Source passage:
The emission distributions define probability densities in 4D PC space (multivariate normals). The composite maps show the average circulation pattern for all days assigned to each state.

While related, these are different representations:

  • Emission distributions tell us the typical PC values for each state
  • Composites show the typical spatial pattern in the original data space
  • Days assigned to a state have PC values drawn from the emission distribution
  • The composite is the average of projecting those PC values back to physical space

6 Analysis Questions

K-means assigns each day to its nearest cluster center in PC space, treating all days independently. HMMs learn both where states live in PC space (emission distributions) AND how they transition over time (transition matrix). Even with random initialization, Baum-Welch discovers temporal structure if it exists in the data. The HMM might assign a day to a “suboptimal” state (in terms of PC distance alone) if doing so makes the temporal sequence more probable overall. K-means cannot do this - it fundamentally ignores temporal order.

  1. Fit HMMs with 3, 4, 5, and 7 states. How does the transition matrix structure change? Is temporal persistence stronger with fewer or more states?

  2. Run the same HMM configuration (6 states, 4 PCs) with 3 different random seeds. How different are the resulting state patterns and transition matrices?

  3. Compare results to the K-means clustering from lab 8. Where do they agree and disagree? Why?

  4. Write code to generate synthetic weather sequences from your fitted HMM using the rand() function. Create a 120-day sequence with corresponding PC values and spatial maps for a few days. Compare state frequencies, transition frequencies, and PC distributions between real and synthetic data.

  5. Describe how you would extend this to predict rainfall. What emission distribution would you use? How would you validate whether HMM states relate to rainfall patterns? What are the fundamental limitations for extreme rainfall?

Available data:
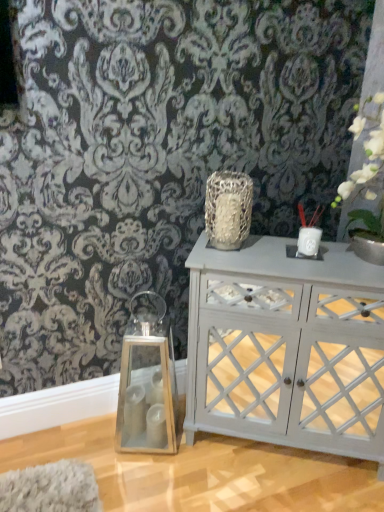
Find the location of a particular element. Image resolution: width=384 pixels, height=512 pixels. free area in between textured silver vase at center and white ceramic vase at upper right, positioned as the first candle holder in right-to-left order is located at coordinates (266, 249).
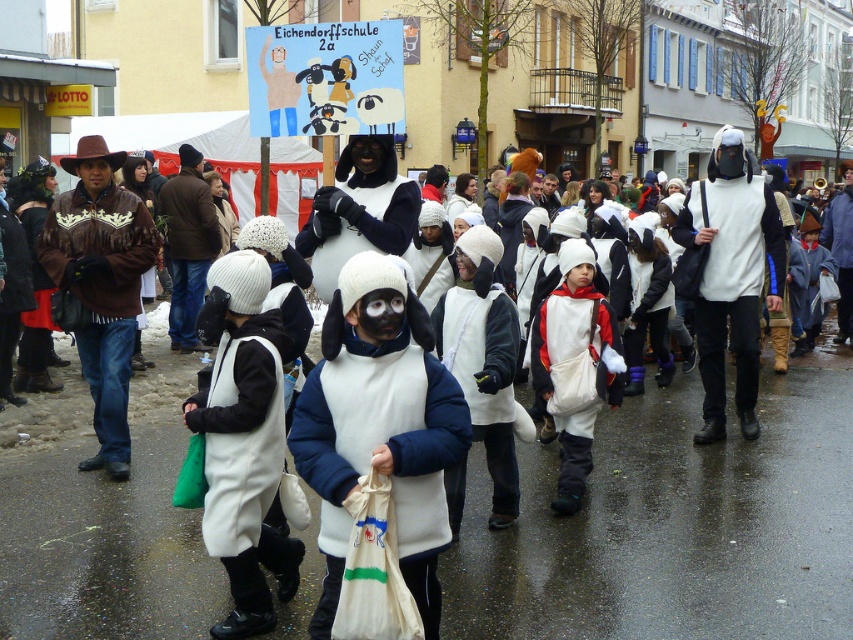
You are standing at the origin point of the image coordinate system, which is the bottom left corner. You want to locate the white fleece costume at center. What are its coordinates?

The white fleece costume at center is located at coordinates 0.670 in the x axis and 0.445 in the y axis.

You are a photographer trying to capture a photo of the white matte snowsuit at center and the white matte penguin at center. Which one should you focus on first if you want to ensure both are in the frame without moving the camera?

The white matte snowsuit at center is taller than the white matte penguin at center, so you should focus on the white matte penguin at center first to ensure it stays in the frame while adjusting for the taller snowsuit.

Based on the photo, you are a photographer trying to capture both the white fleece costume at center and the white fleece vest at center in a single frame. Which one should you focus on to ensure both are in the frame without cropping?

The white fleece vest at center is smaller than the white fleece costume at center, so focusing on the larger white fleece costume at center will ensure both are visible in the frame without cropping.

Brief 1: According to the HMM passage, what two things do HMMs learn?
Brief 2: Reproduce the portion of the HMM passage starting with "4. Write code" and going on through "and synthetic data.".
The data have no connection to the HMM passage.

Answer area 1: HMMs learn where states live in PC space (emission distributions) and how they transition over time (transition matrix).

Answer area 2:
4. Write code to generate synthetic weather sequences from your fitted HMM using the rand() function. Create a 120-day sequence with corresponding PC values and spatial maps for a few days. Compare state frequencies, transition frequencies, and PC distributions between real and synthetic data.